» **Extract provided**:
At U.S. Bank, we’re honored to employ and support those who have served our country. Today, we had the privilege of hosting Colonel Jenny Holbert to speak on our National Military Appreciation Month and Memorial Day call for our Proud to Serve and U.S. Bank Women business resource groups. Over 1,000 employees joined, including hundreds of our military veterans and active duty employees.

Colonel Holbert enlisted in the Marine Corps in 1978, was commissioned as an officer in 1979 and served 30 years before retiring in 2008. Since 2004, she was the Public Affairs Director at Camp Pendleton, Calif., Fallujah, Iraq, and Norfolk, Va. During this time, in her private capacity she helped create the Virginia is for Heroes conference series that grew into the statewide Virginia Wounded Warrior Program, which assists veterans and their families suffering from the life-long and family effects of Traumatic Brain Injury and Post-Traumatic Stress. After her retirement, she served on the staff of the Department of Defense Task Force on Sexual Assault in the Military Service that studied and made recommendations to Congress on sexual abuse in the military.

“The National Military Appreciation Month and Memorial Day call is an opportunity to thank employees who have served our country, and to remember and honor those close to us who made the ultimate sacrifice for our safety and freedom,” said Mike Ott, president of The Private Client Reserve of U.S. Bank and Air Force veteran. “Today we were honored to welcome Colonel Holbert, who is an inspiration to all of us – veterans and civilians alike.”  

Ott hosted the call alongside Andy Cecere, president and chief operating officer of U.S. Bancorp, Jennie Carlson, executive vice president of Human Resources, and Patrick Law, senior vice president of U.S. Bank’s Elan Financial Services and U.S. Army veteran.

On the call Holbert shared her perspective on diversity, leadership and more. She also took the time for a Q&A with us:

For background, what motivated you to enlist in the Marine Corps? Did you think you might go on to serve for 30 years?   

In December of 1977, I was hit with one of life’s crossroads. It was my senior year at Oregon State University studying Hotel and Restaurant Management, planning to graduate and work my way around the world with the Hyatt hotel chain. My goal was to travel and work with the finest hotel professionals in the world. But that month, I was looking at my first-ever “F.” I had never failed at anything and had even made the Dean’s list my freshman year at Luther College. I decided to quit school at that point because nothing was going right – I was homesick and was so far away from my family in Iowa. I found more value in the paltry little paycheck I got as a catering waiter on campus than holding on just a few more months for that diploma. 

I figured that either I start my civilian career and maybe in a couple of years, take a break to try the military; or first, do one hitch in the military then get on with my civilian career. It made no sense to start-stop-start a civilian career so I decided to try the military first – but just that one hitch of three years. My dad had been a Marine in World War II and I had always been curious and drawn to the mystique of the Marine Corps. The Corps was legendary as the finest military service in the world, and maybe I’d get a chance to travel around the world. Underlying everything was the big IF I could make it in the Corps.

» **Written task 1**: Name every person who hosted the call described in the article about Colonel Holbert's talk at U.S. Bank.
» **Written task 2**: Write what comes next in the article about Colonel Holbert's talk at U.S. Bank, picking up after its final sentence.

» **Record list**:

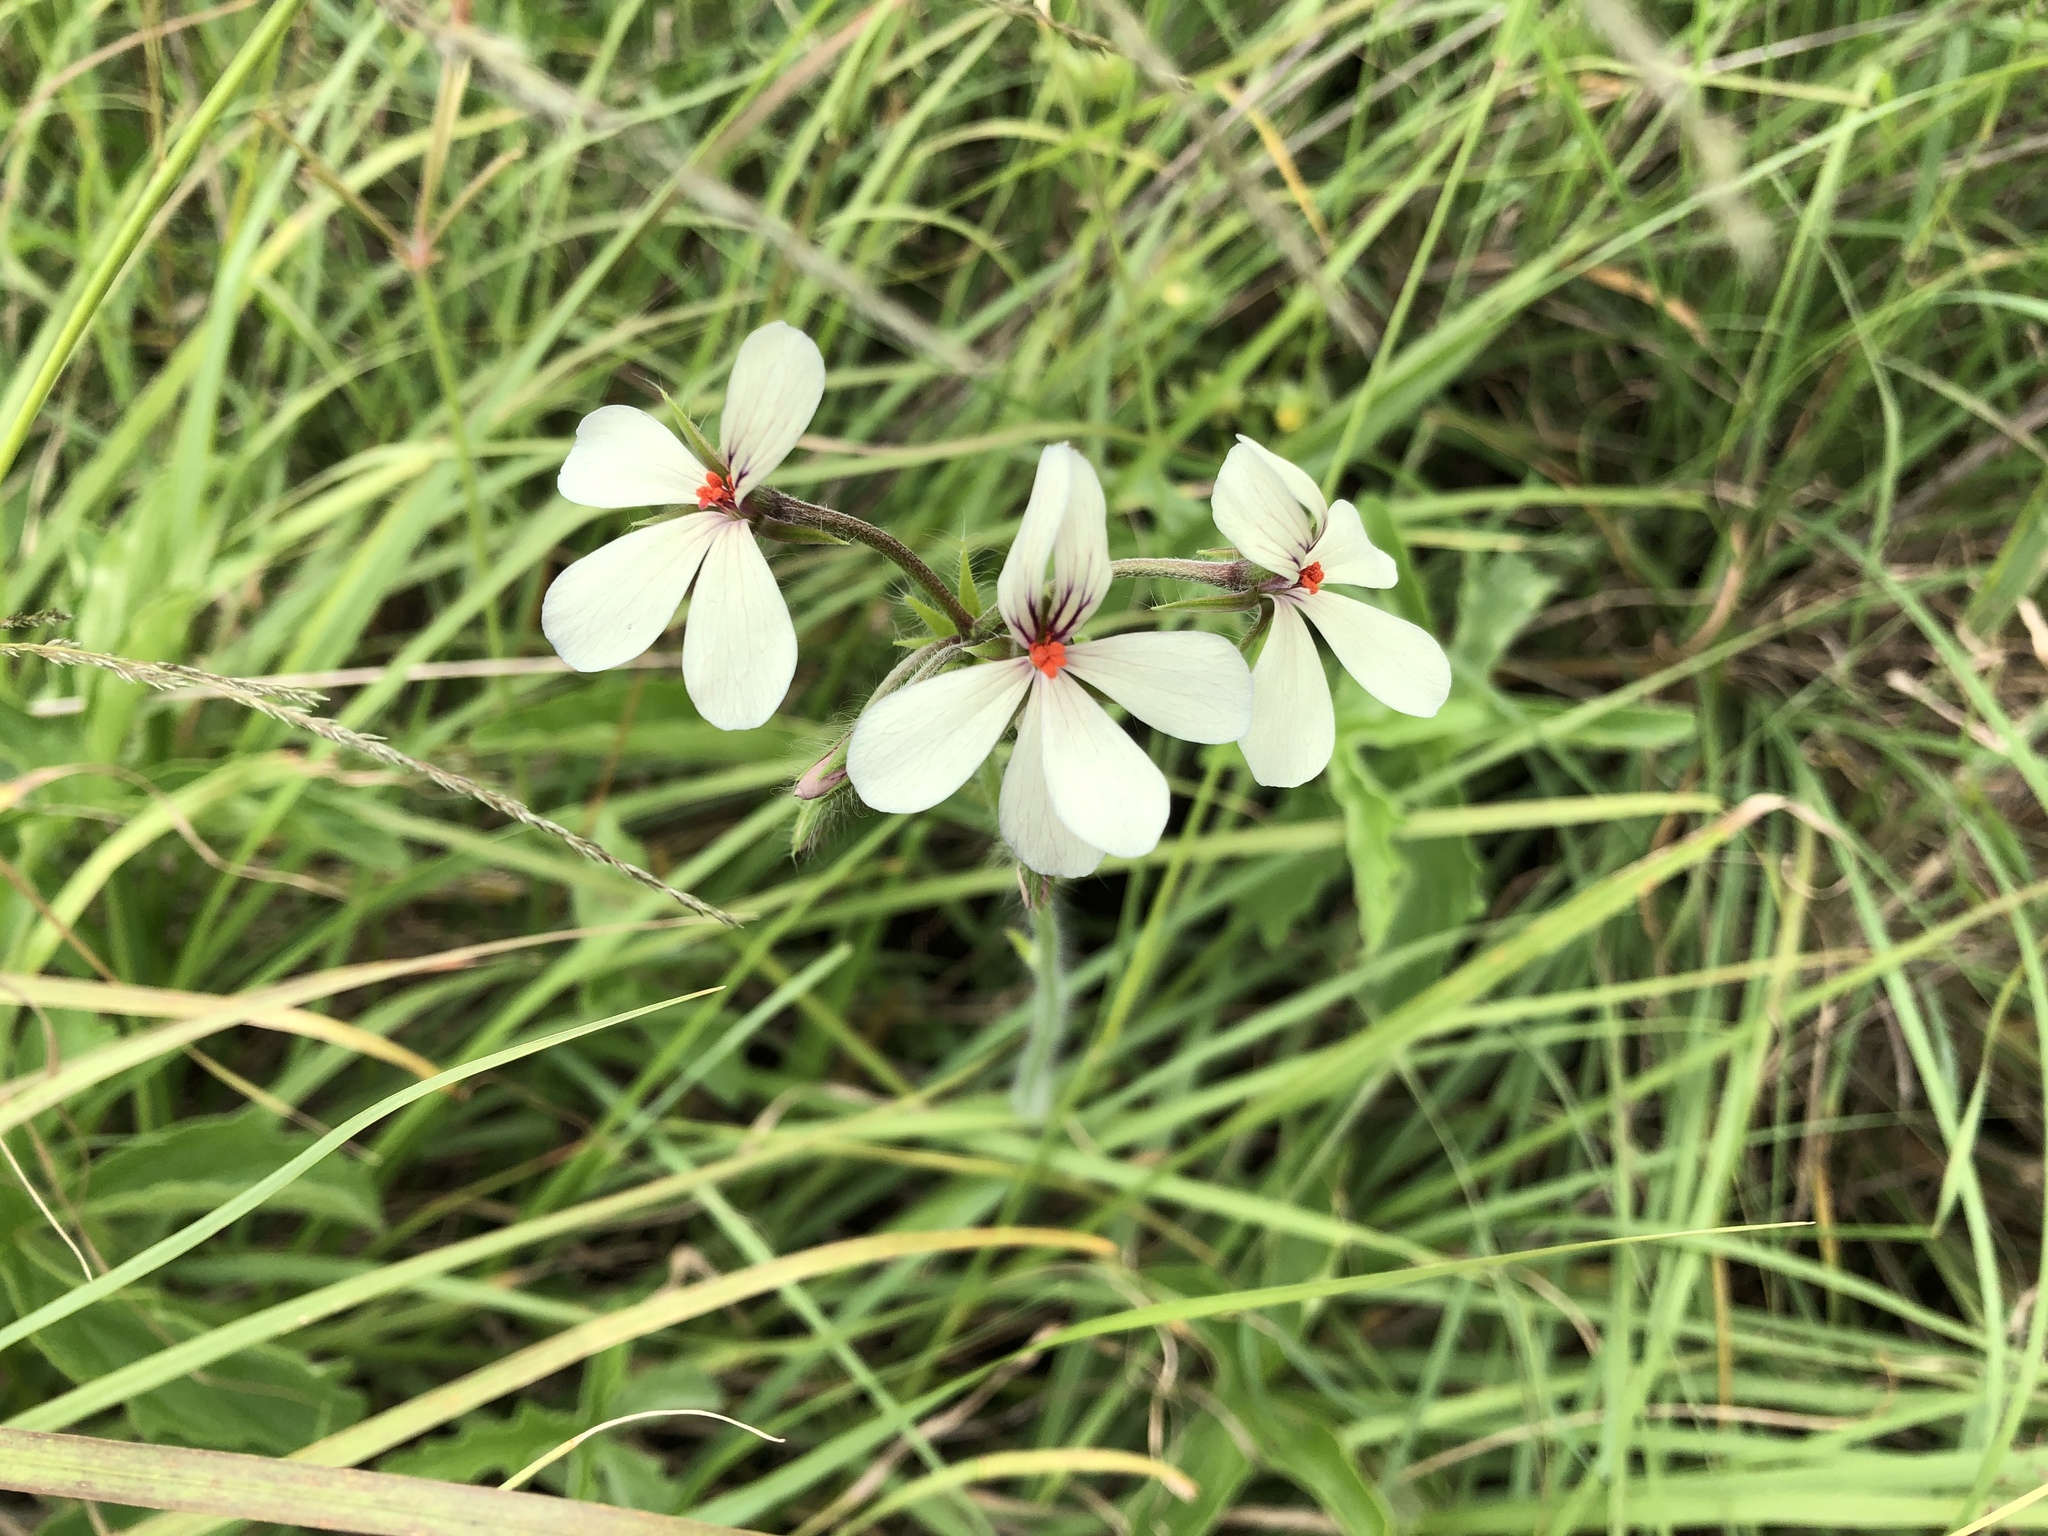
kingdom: Plantae
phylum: Tracheophyta
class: Magnoliopsida
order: Geraniales
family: Geraniaceae
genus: Pelargonium
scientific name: Pelargonium quinquelobatum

» **Reply 1**: Mike Ott, Andy Cecere, Jennie Carlson, and Patrick Law

» **Reply 2**:
Originally, there was no intent to stick around for a career in the Marine Corps because I didn’t know if I would like it. I figured three years in the Corps would at least be time well spent. I also learned way back in 3rd grade from my best friend’s dad, who had returned back to Waukon, Iowa, after a 20-plus-year career in the Air Force, that his military service opened up tremendous, life-long possibilities for their whole family. I was fascinated with their expanded experiences and knowledge from living throughout the U.S. and Japan. Each person in the family exuded a quiet confidence and dignity that I attribute to their military experience. I also learned that a military retirement offered profound benefits that cannot be found with a civilian retirement. All these experiences helped me decide a few months after boot camp to apply for a commission as an officer and focus on a career.

Why do veterans make good employees? And on the flipside, what advice do you give veterans entering the civilian workforce?

Veterans bring a tremendous, unique and diverse experience to the workforce that is very good for business. They are loyal, responsible, accountable, trusted and results-driven people, well-suited for the corporate world. Many have transferrable skills and experiences beyond their years and are used to learning new skills. Veterans understand tight deadlines and limited resources to get the job done well, and have an innate understanding of the “team” and “mission.” Many veterans are current with technology and are very comfortable and flexible around constant change.

For veterans entering the civilian workforce, perhaps my experience is common. When I retired from the military, I started at a position with significantly less authority, autonomy and responsibility because I found I needed to catch up on specific skill sets to be an effective leader within that particular company. I adapted to a different work style than what I was accustomed to, like the day-to-day workflow and language – even humor in the office! Challenges included learning the process to advance in the company; understanding how to navigate in a new, corporate hierarchy; and how to interact with both my seniors and co-workers as it was a new way to share information with its own, unique set of rules that were both formal and unwritten. In one position, I had to figure out when initiative was invited and when it was discouraged. I reached out to other veterans in the organization to learn the office culture of how to develop relationships with co-workers, and worked with my supervisor to find training opportunities and create a path for advancement.

Why did you get involved in the Department of Defense survey on sexual assault in the military services?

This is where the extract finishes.